Creating A Culture Of Meaning
Mrs Oaten is very clear that school is not the only place students learn skills and discover meaning. A school cannot be all things to all students. We must acknowledge and promote the immeasurable skills and learning that comes from activities with parents, part-time jobs, sport, co-curricular activities, wider reading and other sources.
Schools are only part of the Culture of Meaning. Our role is to help parents bring up children and we provide great expertise in this venture. However, it would be a mistake to think that it is a schools’ role to shape a future. What schools can do is challenge students and actively show students the enormous satisfaction that comes with meaningful learning.
What Can Parents Do To Promote A Culture Of Meaning At Home?
- Focus on the processes of learning and the opportunities learning enables, rather than purely on results.
- Avoid rewarding ‘good’ grades and punishing ‘poor’ grades and start rewarding effort, persistence, bravery and process.
- Ensure kids are free to pursue lots of different interests outside of school. Kids aren’t born with passions, passion and meaning grow out of interests and opportunities.
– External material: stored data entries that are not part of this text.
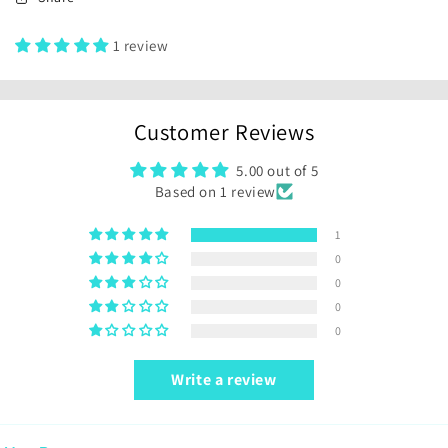
1 review
Customer Reviews
5.00 out of 5
Based on 1 review
1
0
0
0
0
Write a review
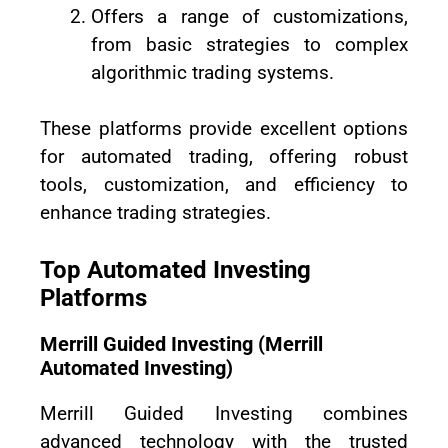
Offers a range of customizations,
from basic strategies to complex
algorithmic trading systems.
These platforms provide excellent options
for automated trading, offering robust
tools, customization, and efficiency to
enhance trading strategies.
Top Automated Investing
Platforms
Merrill Guided Investing (Merrill
Automated Investing)
Merrill Guided Investing combines
advanced technology with the trusted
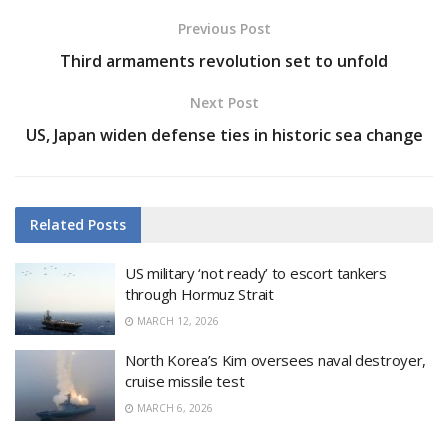
Previous Post
Third armaments revolution set to unfold
Next Post
US, Japan widen defense ties in historic sea change
Related
Posts
US military ‘not ready’ to escort tankers
through Hormuz Strait
MARCH 12, 2026
North Korea’s Kim oversees naval destroyer,
cruise missile test
MARCH 6, 2026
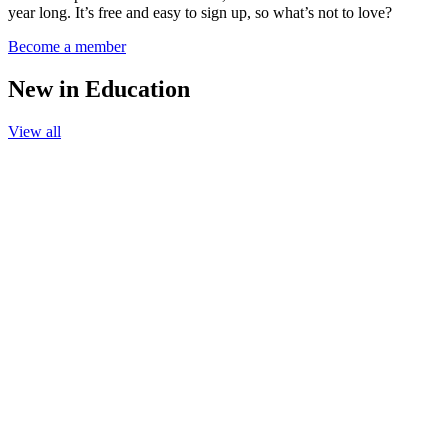
year long. It’s free and easy to sign up, so what’s not to love?
Become a member
New in Education
View all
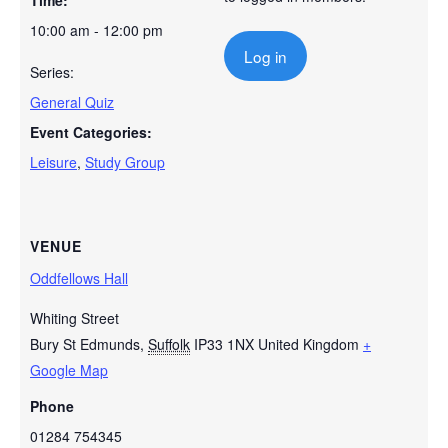
Time:
10:00 am - 12:00 pm
Log in
Series:
General Quiz
Event Categories:
Leisure
,
Study Group
VENUE
Oddfellows Hall
Whiting Street
Bury St Edmunds
,
Suffolk
IP33 1NX
United Kingdom
+
Google Map
Phone
01284 754345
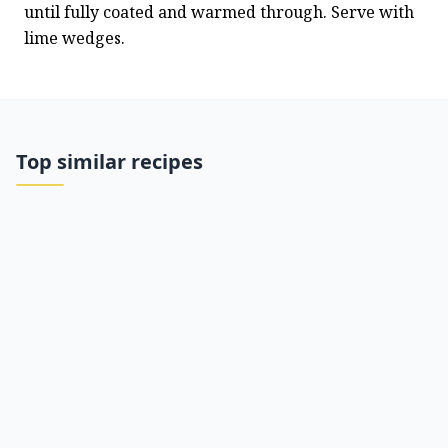
until fully coated and warmed through. Serve with 
lime wedges.
Top similar recipes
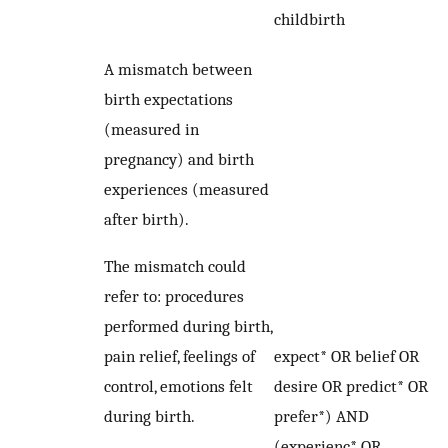
childbirth
A mismatch between
birth expectations
(measured in
pregnancy) and birth
experiences (measured
after birth).
The mismatch could
refer to: procedures
performed during birth,
pain relief, feelings of
expect* OR belief OR
control, emotions felt
desire OR predict* OR
during birth.
prefer*) AND
(experienc* OR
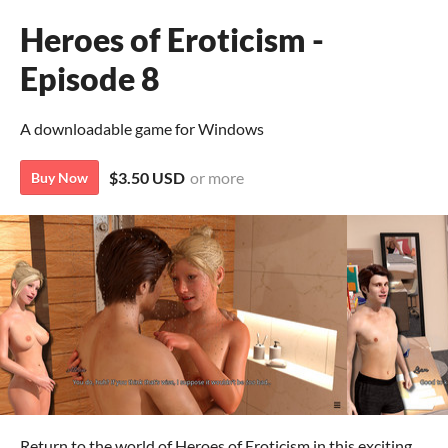
Heroes of Eroticism -
Episode 8
A downloadable game for Windows
$3.50 USD
or more
Buy Now
Return to the world of Heroes of Eroticism in this exciting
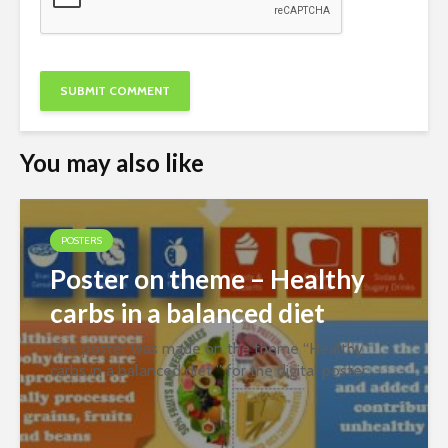
You may also like
POSTERS
Poster on theme – Healthy
carbs in a balanced diet
This poster was made on the theme “Healthy
carbs in a balanced diet ” for the digital poster
contest organized jointly by PFNDAI and
Roquette in January 2022. Prepared by Ms. Sara
Ahmedi Download Best WordPress Themes...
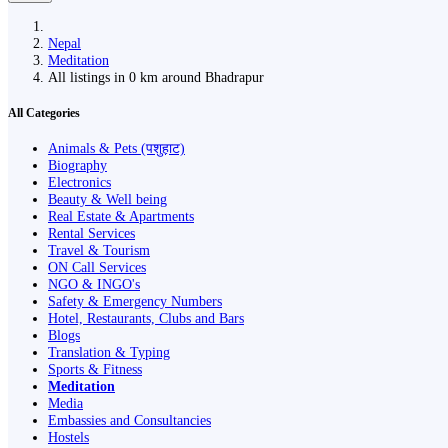
Nepal
Meditation
All listings in 0 km around Bhadrapur
All Categories
Animals & Pets (पशुहाट)
Biography
Electronics
Beauty & Well being
Real Estate & Apartments
Rental Services
Travel & Tourism
ON Call Services
NGO & INGO's
Safety & Emergency Numbers
Hotel, Restaurants, Clubs and Bars
Blogs
Translation & Typing
Sports & Fitness
Meditation
Media
Embassies and Consultancies
Hostels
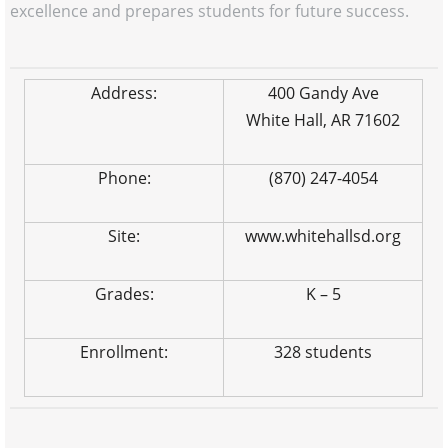
excellence and prepares students for future success.
Address:
400 Gandy Ave
White Hall, AR 71602
Phone:
(870) 247-4054
Site:
www.whitehallsd.org
Grades:
K – 5
Enrollment:
328 students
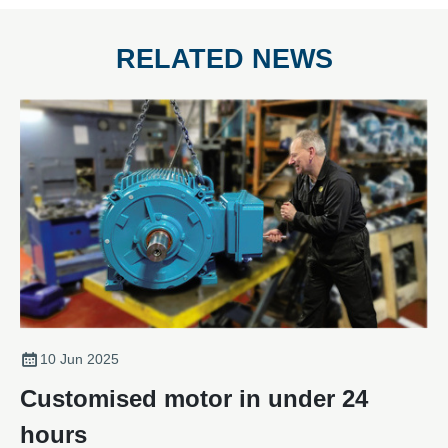
RELATED NEWS
10 Jun 2025
Customised motor in under 24
hours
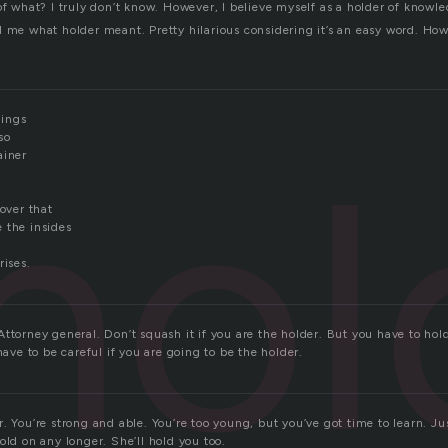
of what? I truly don’t know. However, I believe myself as a holder of knowl
d me what holder meant. Pretty hilarious considering it’s an easy word. Ho
ings
hol
so
ainer
cover that
 the insides
rises.
ttorney general. Don’t squash it if you are the holder. But you have to hold
have to be careful if you are going to be the holder.
. You’re strong and able. You’re too young, but you’ve got time to learn. J
old on any longer. She’ll hold you too.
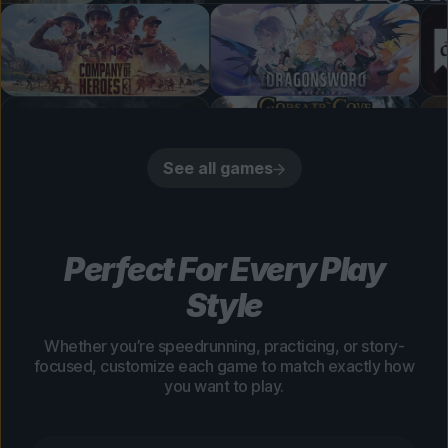
See all games
Perfect For Every Play
Style
Whether you’re speedrunning, practicing, or story-
focused, customize each game to match exactly how
you want to play.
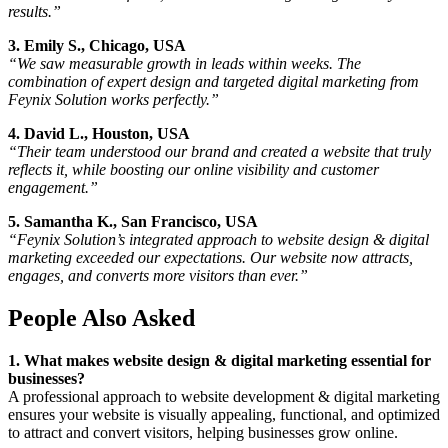
results.”
3. Emily S., Chicago, USA
“We saw measurable growth in leads within weeks. The
combination of expert design and targeted digital marketing from
Feynix Solution works perfectly.”
4. David L., Houston, USA
“Their team understood our brand and created a website that truly
reflects it, while boosting our online visibility and customer
engagement.”
5. Samantha K., San Francisco, USA
“Feynix Solution’s integrated approach to website design & digital
marketing exceeded our expectations. Our website now attracts,
engages, and converts more visitors than ever.”
People Also Asked
1. What makes website design & digital marketing essential for
businesses?
A professional approach to website development & digital marketing
ensures your website is visually appealing, functional, and optimized
to attract and convert visitors, helping businesses grow online.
- Provide an environment where creativity is fostered; music, dance, art, robotics, coding, drama provide great training in creativity and persistence.
- Promote skills such as problem solving and collaboration with real-life challenges.
One size does not fit all in education or in life; our schools and homes should reflect that fact. Our kids are gifted in so many different ways and it’s exciting to see their interests grow into passions that give them meaning. My Kody is brilliant at science, one day she will rock the world. However, her gift to me has been showing what education could look like.